Mais le général dit avoir fait ce qui était en son pouvoir. Il évoque des informations qui mettent en cause des unités qui supportaient le camp Sankara. « Je pense que la goutte d’eau qui a fait déborder le vase, c’est peut-être parce que les éléments de Blaise Compaoré ont appris que pendant que nous étions en réunion, Vincent Sigué de la FIMATS est allé acquérir de l’armements au camp de l’ETIR à Kamboinsin. Et moi-même j’ai vu ce matériel militaire au niveau du camp de la FIMATS après les évènements. Je me suis dit que c’est un élément de l’ETIR qui a donné ces informations aux éléments du Conseil », a souligné le général Diendéré. C’est, selon lui, ce qui a amené les éléments de Blaise à prendre les devants. En ce qui concerne le « complot » de 20h contre le camp de Blaise Compaoré, le général dit ne pas en avoir eu vent.

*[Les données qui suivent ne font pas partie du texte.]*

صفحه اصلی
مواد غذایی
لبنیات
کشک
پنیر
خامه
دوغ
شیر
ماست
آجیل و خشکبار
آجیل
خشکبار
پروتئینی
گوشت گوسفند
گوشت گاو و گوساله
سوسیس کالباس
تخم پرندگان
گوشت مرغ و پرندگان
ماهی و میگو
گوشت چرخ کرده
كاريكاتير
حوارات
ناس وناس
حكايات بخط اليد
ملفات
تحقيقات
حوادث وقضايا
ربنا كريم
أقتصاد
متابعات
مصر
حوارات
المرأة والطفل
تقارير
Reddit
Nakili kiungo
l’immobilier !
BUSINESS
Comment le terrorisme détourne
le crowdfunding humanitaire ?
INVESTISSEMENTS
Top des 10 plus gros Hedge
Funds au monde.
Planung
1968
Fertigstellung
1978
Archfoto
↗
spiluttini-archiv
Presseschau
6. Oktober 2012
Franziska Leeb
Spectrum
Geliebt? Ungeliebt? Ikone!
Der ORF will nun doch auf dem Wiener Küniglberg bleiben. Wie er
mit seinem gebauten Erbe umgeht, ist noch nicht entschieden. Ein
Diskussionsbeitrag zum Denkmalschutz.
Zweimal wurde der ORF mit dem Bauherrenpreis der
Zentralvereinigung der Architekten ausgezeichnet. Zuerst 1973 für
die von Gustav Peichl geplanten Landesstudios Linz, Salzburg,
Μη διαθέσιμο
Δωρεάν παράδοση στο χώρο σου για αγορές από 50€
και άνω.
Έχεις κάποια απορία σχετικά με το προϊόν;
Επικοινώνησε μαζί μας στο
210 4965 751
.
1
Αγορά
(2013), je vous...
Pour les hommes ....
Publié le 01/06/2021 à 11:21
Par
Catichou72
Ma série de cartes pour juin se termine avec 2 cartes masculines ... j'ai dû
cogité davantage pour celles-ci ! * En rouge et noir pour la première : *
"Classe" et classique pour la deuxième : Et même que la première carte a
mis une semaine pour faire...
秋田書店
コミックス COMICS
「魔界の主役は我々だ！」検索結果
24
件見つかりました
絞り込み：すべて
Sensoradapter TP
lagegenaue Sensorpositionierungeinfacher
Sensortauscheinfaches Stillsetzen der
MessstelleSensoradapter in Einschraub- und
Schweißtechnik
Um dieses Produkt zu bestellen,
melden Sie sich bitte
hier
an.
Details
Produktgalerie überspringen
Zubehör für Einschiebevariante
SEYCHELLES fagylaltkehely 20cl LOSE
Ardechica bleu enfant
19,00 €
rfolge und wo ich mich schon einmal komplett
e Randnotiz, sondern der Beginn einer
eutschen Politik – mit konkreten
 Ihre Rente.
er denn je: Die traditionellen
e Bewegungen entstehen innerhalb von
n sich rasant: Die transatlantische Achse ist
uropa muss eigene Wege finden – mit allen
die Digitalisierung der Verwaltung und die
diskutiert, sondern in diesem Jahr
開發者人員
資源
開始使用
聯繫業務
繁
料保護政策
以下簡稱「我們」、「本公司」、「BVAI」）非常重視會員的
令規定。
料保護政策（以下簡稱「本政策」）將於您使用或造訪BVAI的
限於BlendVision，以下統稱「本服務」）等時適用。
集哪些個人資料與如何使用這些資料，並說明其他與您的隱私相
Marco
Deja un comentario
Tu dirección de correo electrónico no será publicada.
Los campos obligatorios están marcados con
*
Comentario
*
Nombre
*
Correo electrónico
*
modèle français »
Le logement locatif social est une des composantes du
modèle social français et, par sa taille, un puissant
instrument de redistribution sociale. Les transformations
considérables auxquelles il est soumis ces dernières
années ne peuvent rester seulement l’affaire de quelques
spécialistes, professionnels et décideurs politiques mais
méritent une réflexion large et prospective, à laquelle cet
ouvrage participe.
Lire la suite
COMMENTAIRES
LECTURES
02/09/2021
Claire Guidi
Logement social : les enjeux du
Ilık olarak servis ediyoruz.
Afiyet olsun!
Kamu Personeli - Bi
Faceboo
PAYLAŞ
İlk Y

Questionné par Me Séraphin Somé sur les explications à donner aux familles en tant que chef de la sécurité des lieux où les 13 personnes ont été assassinées. Le général répond : « J’ai fait le nécessaire. J’ai fait tout mon possible. Je vous assure qu’aucun ennemi venant de l’extérieur ne pouvait attaquer l’intérieur du Conseil. Mais l’attaque est venue de l’intérieur et ça, personne ne pouvait contrecarrer cela ». Me Paul Kéré soutient que « Gilbert Diendéré a agi en bon soldat ».
L’interrogatoire de Gilbert Diendéré se poursuit le jeudi 11 novembre avec l’intervention de la défense.